→ **Required work**
When you reach the entries, transcribe each one exactly.
Top of Data to examine
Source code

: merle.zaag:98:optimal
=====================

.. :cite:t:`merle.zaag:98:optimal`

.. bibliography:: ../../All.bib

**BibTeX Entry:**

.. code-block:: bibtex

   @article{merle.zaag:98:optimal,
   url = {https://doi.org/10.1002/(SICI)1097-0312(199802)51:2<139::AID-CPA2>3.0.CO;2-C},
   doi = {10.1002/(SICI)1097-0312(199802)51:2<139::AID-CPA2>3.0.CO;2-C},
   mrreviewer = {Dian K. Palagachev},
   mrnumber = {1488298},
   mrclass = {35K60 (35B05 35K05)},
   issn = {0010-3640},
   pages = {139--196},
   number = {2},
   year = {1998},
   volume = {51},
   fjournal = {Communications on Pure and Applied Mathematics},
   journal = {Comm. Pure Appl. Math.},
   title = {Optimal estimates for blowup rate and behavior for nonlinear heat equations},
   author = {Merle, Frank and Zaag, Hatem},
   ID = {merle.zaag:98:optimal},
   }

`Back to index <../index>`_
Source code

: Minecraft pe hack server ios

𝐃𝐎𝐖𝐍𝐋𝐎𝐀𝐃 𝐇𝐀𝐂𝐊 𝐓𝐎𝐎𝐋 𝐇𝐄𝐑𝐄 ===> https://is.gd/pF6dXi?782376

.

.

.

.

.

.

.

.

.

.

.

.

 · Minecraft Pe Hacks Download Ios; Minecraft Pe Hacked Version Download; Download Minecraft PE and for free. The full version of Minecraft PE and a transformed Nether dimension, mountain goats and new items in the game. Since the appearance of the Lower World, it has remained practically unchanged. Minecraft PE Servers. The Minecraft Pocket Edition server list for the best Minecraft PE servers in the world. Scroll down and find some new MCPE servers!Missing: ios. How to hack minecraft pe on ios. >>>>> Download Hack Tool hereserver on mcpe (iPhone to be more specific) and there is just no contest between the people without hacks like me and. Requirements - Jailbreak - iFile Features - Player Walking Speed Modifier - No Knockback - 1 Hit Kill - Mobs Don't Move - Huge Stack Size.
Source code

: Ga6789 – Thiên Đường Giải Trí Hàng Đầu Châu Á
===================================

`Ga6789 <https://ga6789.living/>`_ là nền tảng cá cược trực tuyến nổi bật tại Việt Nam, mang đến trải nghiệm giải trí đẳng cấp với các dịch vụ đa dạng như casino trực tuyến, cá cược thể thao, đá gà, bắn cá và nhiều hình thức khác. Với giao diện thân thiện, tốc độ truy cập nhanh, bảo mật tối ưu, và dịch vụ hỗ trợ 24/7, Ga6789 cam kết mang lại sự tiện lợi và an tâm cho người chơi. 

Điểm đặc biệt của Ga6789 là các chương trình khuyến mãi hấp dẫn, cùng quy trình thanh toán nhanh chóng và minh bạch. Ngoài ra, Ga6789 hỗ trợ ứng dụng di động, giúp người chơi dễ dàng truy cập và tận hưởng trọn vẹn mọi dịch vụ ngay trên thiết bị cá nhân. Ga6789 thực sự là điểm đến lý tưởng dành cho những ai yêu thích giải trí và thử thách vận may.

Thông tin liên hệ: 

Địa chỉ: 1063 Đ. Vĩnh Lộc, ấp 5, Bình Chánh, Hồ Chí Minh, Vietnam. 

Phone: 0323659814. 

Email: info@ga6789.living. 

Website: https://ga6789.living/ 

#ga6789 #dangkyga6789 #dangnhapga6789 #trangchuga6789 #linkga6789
Bottom of Data to examine
→ **Result of the exercise**
Source code

: merle.zaag:98:optimal
=====================

.. :cite:t:`merle.zaag:98:optimal`

.. bibliography:: ../../All.bib

**BibTeX Entry:**

.. code-block:: bibtex

   @article{merle.zaag:98:optimal,
   url = {https://doi.org/10.1002/(SICI)1097-0312(199802)51:2<139::AID-CPA2>3.0.CO;2-C},
   doi = {10.1002/(SICI)1097-0312(199802)51:2<139::AID-CPA2>3.0.CO;2-C},
   mrreviewer = {Dian K. Palagachev},
   mrnumber = {1488298},
   mrclass = {35K60 (35B05 35K05)},
   issn = {0010-3640},
   pages = {139--196},
   number = {2},
   year = {1998},
   volume = {51},
   fjournal = {Communications on Pure and Applied Mathematics},
   journal = {Comm. Pure Appl. Math.},
   title = {Optimal estimates for blowup rate and behavior for nonlinear heat equations},
   author = {Merle, Frank and Zaag, Hatem},
   ID = {merle.zaag:98:optimal},
   }

`Back to index <../index>`_
Source code

: Minecraft pe hack server ios

𝐃𝐎𝐖𝐍𝐋𝐎𝐀𝐃 𝐇𝐀𝐂𝐊 𝐓𝐎𝐎𝐋 𝐇𝐄𝐑𝐄 ===> https://is.gd/pF6dXi?782376

.

.

.

.

.

.

.

.

.

.

.

.

 · Minecraft Pe Hacks Download Ios; Minecraft Pe Hacked Version Download; Download Minecraft PE and for free. The full version of Minecraft PE and a transformed Nether dimension, mountain goats and new items in the game. Since the appearance of the Lower World, it has remained practically unchanged. Minecraft PE Servers. The Minecraft Pocket Edition server list for the best Minecraft PE servers in the world. Scroll down and find some new MCPE servers!Missing: ios. How to hack minecraft pe on ios. >>>>> Download Hack Tool hereserver on mcpe (iPhone to be more specific) and there is just no contest between the people without hacks like me and. Requirements - Jailbreak - iFile Features - Player Walking Speed Modifier - No Knockback - 1 Hit Kill - Mobs Don't Move - Huge Stack Size.
Source code

: Ga6789 – Thiên Đường Giải Trí Hàng Đầu Châu Á
===================================

`Ga6789 <https://ga6789.living/>`_ là nền tảng cá cược trực tuyến nổi bật tại Việt Nam, mang đến trải nghiệm giải trí đẳng cấp với các dịch vụ đa dạng như casino trực tuyến, cá cược thể thao, đá gà, bắn cá và nhiều hình thức khác. Với giao diện thân thiện, tốc độ truy cập nhanh, bảo mật tối ưu, và dịch vụ hỗ trợ 24/7, Ga6789 cam kết mang lại sự tiện lợi và an tâm cho người chơi. 

Điểm đặc biệt của Ga6789 là các chương trình khuyến mãi hấp dẫn, cùng quy trình thanh toán nhanh chóng và minh bạch. Ngoài ra, Ga6789 hỗ trợ ứng dụng di động, giúp người chơi dễ dàng truy cập và tận hưởng trọn vẹn mọi dịch vụ ngay trên thiết bị cá nhân. Ga6789 thực sự là điểm đến lý tưởng dành cho những ai yêu thích giải trí và thử thách vận may.

Thông tin liên hệ: 

Địa chỉ: 1063 Đ. Vĩnh Lộc, ấp 5, Bình Chánh, Hồ Chí Minh, Vietnam. 

Phone: 0323659814. 

Email: info@ga6789.living. 

Website: https://ga6789.living/ 

#ga6789 #dangkyga6789 #dangnhapga6789 #trangchuga6789 #linkga6789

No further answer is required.